The light on ex-Senator Joe Ball's telephone flashed with an incoming call one day last week but there was no answer. Joe Ball's old Senate office was empty; the name plate had been taken off the door, and Joe was gone. So were a lot of other Republicans. All around the vaulted, marble buildings on top of Capitol Hill the Democrats were moving in.

For the Democrats it was a triumphant week. Once again they were in charge of the congressional household which they had dominated for 14 years, from 1933 to 1947. There was more than office furniture to be moved around. The Republicans, in their two brief years of power, had also disarranged a lot of Democratic political furniture (e.g., labor laws and tax bills), and the Democrats were determined to put-them back in place.

Vote as You Please, But--Harry Truman conferred with the leaders who will boss the job: Texas' Sam Rayburn, Speaker of the House; Massachusetts' John McCormack, House majority leader; Illinois' Scott Lucas, the new Senate majority leader (see below). Vice President Alben Barkley, from his position as presiding officer of the Senate, would also take an active and commanding part in steering the Truman legislative program.

As a group, Truman's congressional leaders were seasoned and skilled tacticians, if not deep political philosophers. Franklin Roosevelt had provided the political philosophy a decade ago; now Truman would have to. The President and his Congress leaders agreed to revive Franklin Roosevelt's old custom of conferring at the White House once a week, at Roosevelt's old hour--Mondays at 10.

The Administration's strategy began to emerge. Southern Senators, who had wandered off the reservation, would be told that Harry Truman did not intend to be "vindictive." The Southerners could vote as they pleased, but any effort to thwart the majority's will by filibustering a bill to death (such as an anti-poll-tax measure) would be sternly punished by cutting off federal patronage.

Where It Belongs. In the House, the Truman forces made a flank attack on the powerful old Rules Committee. The committee is the House's traffic cop, assigning right of way to all legislation moving through the House. Dominated by a crusty alliance of Republican and Southern Democratic members, it had often muzzled New Deal legislation when its job was simply to monitor it.

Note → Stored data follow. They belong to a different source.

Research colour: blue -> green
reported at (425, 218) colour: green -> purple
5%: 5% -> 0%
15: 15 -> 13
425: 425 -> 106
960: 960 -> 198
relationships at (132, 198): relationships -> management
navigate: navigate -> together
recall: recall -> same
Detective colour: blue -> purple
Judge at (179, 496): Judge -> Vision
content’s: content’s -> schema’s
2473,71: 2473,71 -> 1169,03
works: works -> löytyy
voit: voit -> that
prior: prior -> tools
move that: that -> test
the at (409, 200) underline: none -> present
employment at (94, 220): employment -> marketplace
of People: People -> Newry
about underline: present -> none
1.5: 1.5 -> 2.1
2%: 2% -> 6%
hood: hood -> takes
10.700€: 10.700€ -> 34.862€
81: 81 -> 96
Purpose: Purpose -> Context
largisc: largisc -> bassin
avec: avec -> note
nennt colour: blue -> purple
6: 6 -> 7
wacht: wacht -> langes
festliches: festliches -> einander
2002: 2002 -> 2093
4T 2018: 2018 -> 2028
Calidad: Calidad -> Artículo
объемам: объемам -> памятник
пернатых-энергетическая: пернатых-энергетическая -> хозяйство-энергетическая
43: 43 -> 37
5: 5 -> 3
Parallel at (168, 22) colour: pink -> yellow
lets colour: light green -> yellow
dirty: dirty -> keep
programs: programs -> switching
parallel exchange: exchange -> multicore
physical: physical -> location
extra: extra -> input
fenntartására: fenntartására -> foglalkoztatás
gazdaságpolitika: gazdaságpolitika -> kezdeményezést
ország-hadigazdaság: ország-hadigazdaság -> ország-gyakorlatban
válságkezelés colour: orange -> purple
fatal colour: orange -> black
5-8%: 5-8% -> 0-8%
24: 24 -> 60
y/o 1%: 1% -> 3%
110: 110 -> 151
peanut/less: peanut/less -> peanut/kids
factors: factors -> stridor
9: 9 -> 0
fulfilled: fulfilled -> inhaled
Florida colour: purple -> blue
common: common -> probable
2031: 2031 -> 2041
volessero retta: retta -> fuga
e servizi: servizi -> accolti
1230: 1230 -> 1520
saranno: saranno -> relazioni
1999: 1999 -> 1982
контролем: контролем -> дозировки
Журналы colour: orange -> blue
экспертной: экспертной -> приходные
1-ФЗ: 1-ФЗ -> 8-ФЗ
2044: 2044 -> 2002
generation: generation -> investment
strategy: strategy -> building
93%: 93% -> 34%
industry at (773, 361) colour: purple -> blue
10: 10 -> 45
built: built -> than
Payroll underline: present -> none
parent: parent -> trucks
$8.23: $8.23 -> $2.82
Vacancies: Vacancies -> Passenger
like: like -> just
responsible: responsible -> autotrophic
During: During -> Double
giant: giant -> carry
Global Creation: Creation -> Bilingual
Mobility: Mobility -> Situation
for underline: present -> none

Sam Rayburn first went to work in his own party, got a Democratic caucus to curb the committee's power. After five stormy hours, the caucus decided that henceforth the chairman of any House committee which reports a bill will have the right to call up the bill for consideration by the whole House, after the Rules Committee has sat on it for 21 days. Then, the plan was put before the entire House. By a voice vote the changes became law.

It was perhaps the most far-reaching liberalization of House rules since the late George Norris and a band of fellow insurgents clipped the autocratic power of old Speaker Joe Cannon, 39 years ago. "Uncle Joe" Cannon had wielded his power through the Speaker's right to appoint all committees. Norris changed all that, but he hadn't succeeded in cleaning out all the old glory holes where a minority could defeat the will of a majority. Last week's showdown went even further toward outting authority where it belonged--in the majority of the House.